The nine Democrats met on a stage in Detroit at a forum sponsored by the Congressional Black Caucus Institute and Fox News Channel.

The first balloting of the primary race takes place in less than three months - the Iowa caucuses are slated for Jan. 19, the New Hampshire primary follows eight days later. Seven other states will vote on Feb. 3.

Foreign policy dominated the debate.

Lieberman, an early and aggressive supporter of the war, said Clark had taken "six different positions on whether going to war was a good idea. It took him four days to decide" his position on Bush's recent call for $87 billion in aid to Iraq and Afghanistan, the senator added.

Clark said he had been "entirely consistent" in opposing the war.

Lieberman also accused several of his rivals for being inconsistent by voting to support the war yet opposing Bush's request for postwar funding.

Kerry rebutted that charge by invoking his service in the Vietnam War. Addressing Lieberman, he said he had "seared into me an experience you don't have, and that is being one of the troops on the front line when the policy has gone wrong."

The Massachusetts senator wasn't the only one to stress his military experience. Clark, a retired four-star Army general, said that after fighting in Vietnam, he "came home on a stretcher."

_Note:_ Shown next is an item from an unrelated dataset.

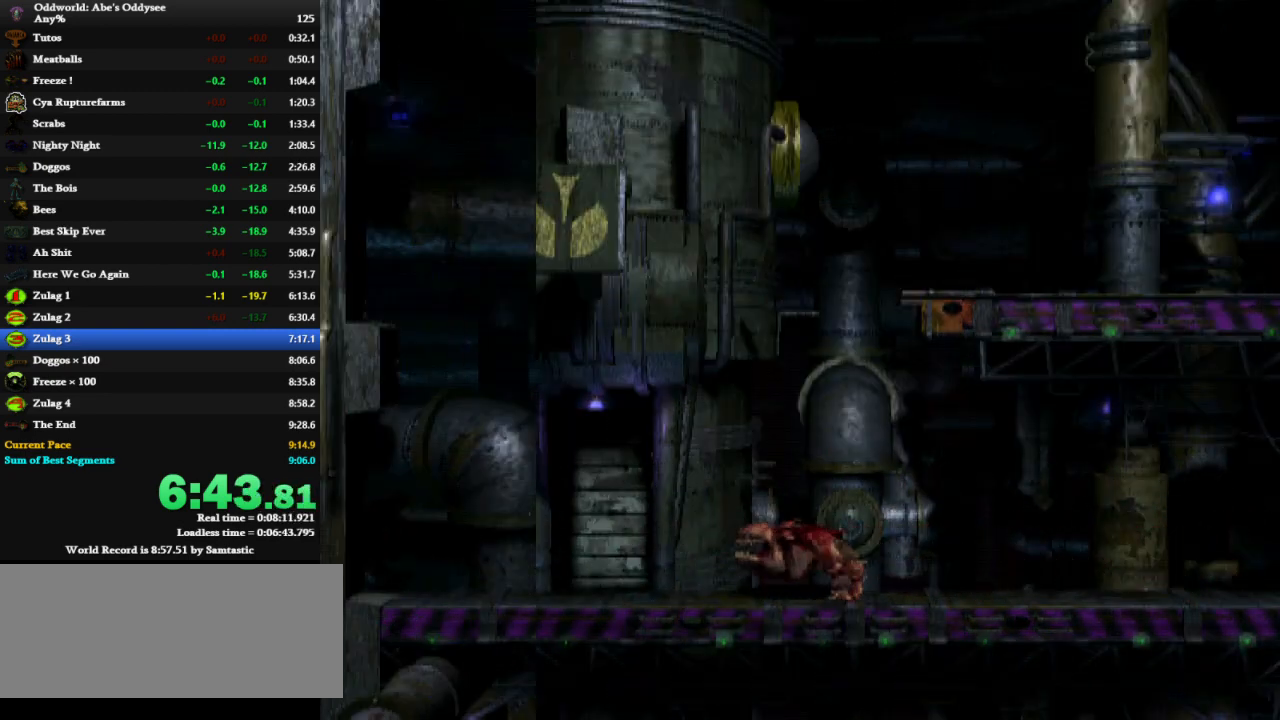
{"keys": ["left", "shift"], "events": []}
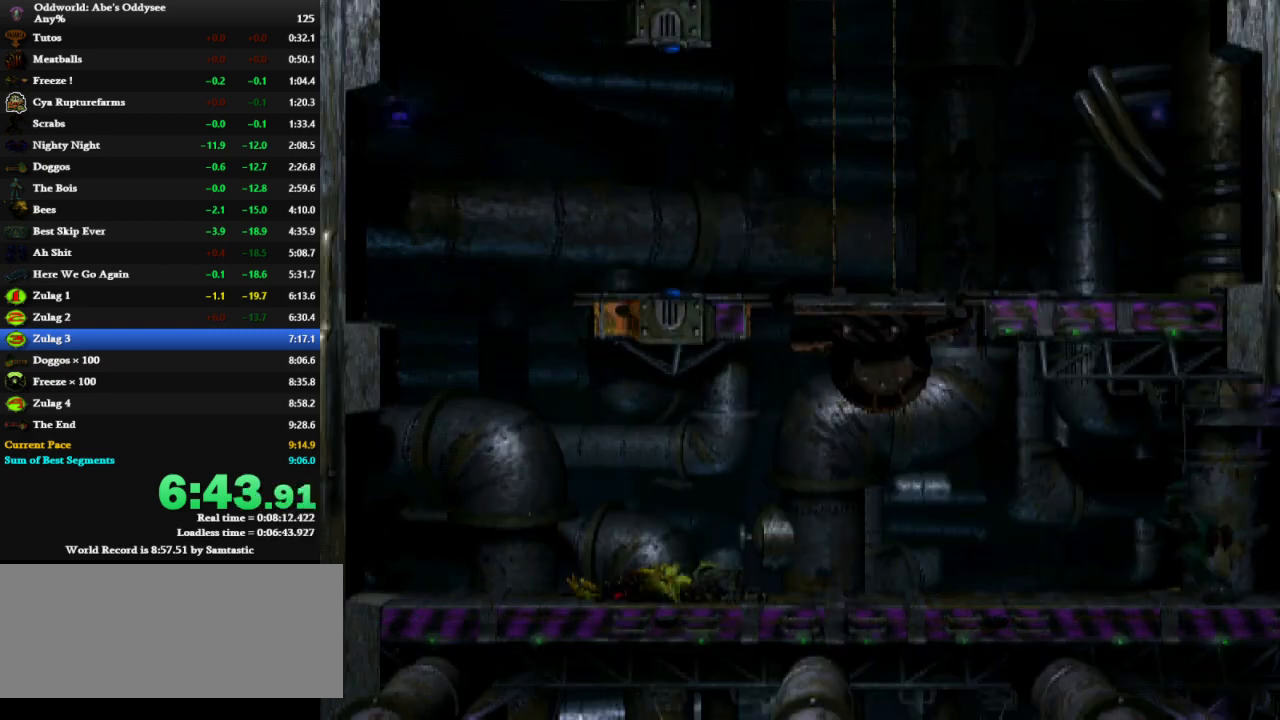
{"keys": ["left", "shift"], "events": []}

"I think Clark needs to do more than just flaunt his four stars," said Waring Howe Jr., a member of the Democratic National Committee from South Carolina, an early voting state with a large population of veterans.

"If he wants to be president, he has to talk more about domestic policy and not just simply rest his hopes on foreign policy," Howe said.

Kerry sharply attacked Dean's proposal to repeal all of Bush's tax cuts. He said that would mean middle-class taxpayers would lose a child tax credit, as well as resume paying a so-called marriage penalty again. He referred to an Iowa family that he said would have to pay $2,178 in higher taxes if Dean's program went into effect.

Kerry favors repealing the portion of Bush's tax cuts that benefit the wealthy, but not the balance of the reductions.

Given the chance to speak moments later, Dean lectured Kerry, "If you're going to defend the president's tax cuts and you're going to defend the war, I frankly don't think we can beat Bush by being Bush-lite."